Effective separation and purification technologies, capable of removing unwanted impurities from raw materials and industrial byproducts, are of paramount importance for the economy and the environment. Especially, separation and capture of CO2 in a cost effective way is of great interest. Porous crystalline materials that can exploit both equilibrium and kinetic selectivity, can perform this function, the challenge is to keep the energy footprint of the process low. In a letter published in Nature a group a researchers from the University of South Florida and from the King Abdullah University of Science and Technology, Saudi Arabia, presents results obtained applying crystal engineering to metal-organic materials (MOMs). The engineered MOMs offer an unprecedented CO2 sorption selectivity and are therefore relevant to CO2 separation in the context of post-combustion, pre-combustion and natural gas upgrading.

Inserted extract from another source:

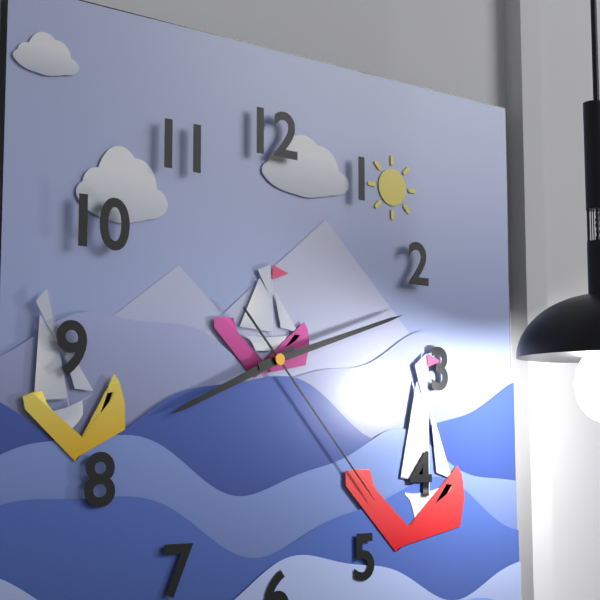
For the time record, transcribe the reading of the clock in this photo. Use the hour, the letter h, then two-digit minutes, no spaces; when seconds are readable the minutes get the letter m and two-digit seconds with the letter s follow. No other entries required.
8h12m23s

The crystalline structure of these MOMs was studied at the ChemMatCARS 15-IDB Crystallography station, at the APS.
Patrick Nugent, Youssef Belmabkhout, Stephen D. Burd, Amy J. Cairns, Ryan Luebke, Katherine Forrest, Tony Pham, Shengqian Ma, Brian Space, Lukasz Wojtas, Mohamed Eddaoudi & Michael J. Zaworotko
Porous materials with optimal adsorption thermodynamics and kinetics for CO2separation
Nature 495, 80–84 (2013). Author affiliations: 1University of South Florida, USA. 2King Abdullah University of Science and Technology (KAUST), Saudi Arabia.